A good place to start looking for motions and position sensing gear is the robotics websites. Robotics hobbyists have found all sorts of nifty parts for sensing and controlling their platforms. The radio controlled multicopters (quad, penta, hexa, etc.) that are extremely popular now are chock full of low-cost, high accuracy sensors for detecting tilt and acceleration on all three axis. ROHM Semiconductor is well-known for its sensors and happens to manufacture the RPI-1040, a 4-direction detector that measures 3.1 x 3.1 x 0.8 mm, weighs next to nothing, and has a 10 µs response time. Because the flight path is always on the surface of a 3-dimensional hemisphere, two orthogonally-mounted tilt sensors would likely be required with a microprocessor algorithm that receives an orientation fix at power-up with the model sitting on the ground with wings level. The conceptual block diagram below outline my idea.
Please contact me if you are interested in pursuing the design and testing; I do not have the time or equipment necessary to tackle it on my own.

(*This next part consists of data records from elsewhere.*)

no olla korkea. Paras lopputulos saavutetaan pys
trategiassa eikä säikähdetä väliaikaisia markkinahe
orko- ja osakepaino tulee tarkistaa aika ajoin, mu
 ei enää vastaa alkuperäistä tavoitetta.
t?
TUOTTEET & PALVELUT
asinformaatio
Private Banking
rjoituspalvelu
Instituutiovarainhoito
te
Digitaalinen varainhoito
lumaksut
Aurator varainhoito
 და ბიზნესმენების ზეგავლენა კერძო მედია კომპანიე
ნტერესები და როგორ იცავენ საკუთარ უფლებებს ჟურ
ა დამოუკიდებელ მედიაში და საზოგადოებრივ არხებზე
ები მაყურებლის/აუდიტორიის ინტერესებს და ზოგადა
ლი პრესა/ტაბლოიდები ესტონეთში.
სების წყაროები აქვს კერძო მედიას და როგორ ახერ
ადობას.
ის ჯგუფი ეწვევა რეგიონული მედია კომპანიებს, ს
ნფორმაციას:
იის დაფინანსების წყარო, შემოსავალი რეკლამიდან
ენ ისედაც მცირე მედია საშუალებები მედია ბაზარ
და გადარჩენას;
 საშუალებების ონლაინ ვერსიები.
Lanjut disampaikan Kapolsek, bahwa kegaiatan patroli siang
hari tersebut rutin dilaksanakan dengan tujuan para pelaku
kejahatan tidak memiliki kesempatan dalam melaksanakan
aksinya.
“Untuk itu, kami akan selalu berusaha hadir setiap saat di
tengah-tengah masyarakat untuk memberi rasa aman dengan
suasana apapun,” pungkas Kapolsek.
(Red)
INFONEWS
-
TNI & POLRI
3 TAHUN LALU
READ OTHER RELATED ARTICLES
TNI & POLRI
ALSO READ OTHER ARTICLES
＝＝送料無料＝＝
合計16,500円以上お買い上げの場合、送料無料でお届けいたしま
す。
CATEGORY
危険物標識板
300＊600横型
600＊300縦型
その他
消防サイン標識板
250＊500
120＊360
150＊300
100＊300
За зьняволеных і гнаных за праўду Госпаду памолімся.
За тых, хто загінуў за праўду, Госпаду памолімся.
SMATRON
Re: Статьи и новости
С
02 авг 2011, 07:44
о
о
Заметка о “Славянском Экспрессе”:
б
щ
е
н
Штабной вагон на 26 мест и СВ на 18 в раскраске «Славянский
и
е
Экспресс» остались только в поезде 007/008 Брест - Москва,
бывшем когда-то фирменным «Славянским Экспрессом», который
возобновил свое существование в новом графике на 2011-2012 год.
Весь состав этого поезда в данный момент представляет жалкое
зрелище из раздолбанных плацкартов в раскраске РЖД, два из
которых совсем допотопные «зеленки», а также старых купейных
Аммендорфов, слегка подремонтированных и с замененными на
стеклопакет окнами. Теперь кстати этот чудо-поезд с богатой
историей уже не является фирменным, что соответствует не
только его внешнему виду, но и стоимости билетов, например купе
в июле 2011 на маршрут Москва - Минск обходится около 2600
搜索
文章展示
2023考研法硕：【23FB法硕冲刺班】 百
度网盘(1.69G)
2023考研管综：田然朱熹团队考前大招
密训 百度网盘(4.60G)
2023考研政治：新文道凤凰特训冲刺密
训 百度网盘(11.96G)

Here is the text of the above conceptual drawing:
Programmable Dynamic Attitude-Aware Motor Speed Control for Electric-Powered Control Line Aircraft©
Kirt Blattenberger -- Copyright December 30, 2012
This concept for a programmable dynamic attitude-aware motor speed control for electric-powered aircraft uses one or more sensors to detect and report the aircraft's 3-dimensional attitude to a microcontroller, which subsequently calculates an appropriate rotational speed for the motor (rotations per minute, e.g.) and sends an appropriately formatted pulse train to the external electronic speed control (ESC), although an on-board ESC may be incorporated. Motor speed settings may take the form of an absolute number or a percentage between 0 and 100%. The user programming interface may consist of a set of onboard switches and/or an off-board serial electrical interface and/or parallel electrical interface. An ability to store and recall one or more programs should be provided without requiring an external power source to be connected. Although any response to the tilt sensors may be programmed, the primary intention is to detect whether the aircraft is in horizontal flight or whether it is climbing or diving, and then command the motor’s speed accordingly in order to effect a flight speed throughout a maneuver that is more consistent than would be with the motor running at a constant speed. The process would attempt to emulate an internal combustion engine's ability to switch between 2-cycle and 4-cycle modes (thereby changing engine RPMs) when assuming various attitudes, although other uses are possible.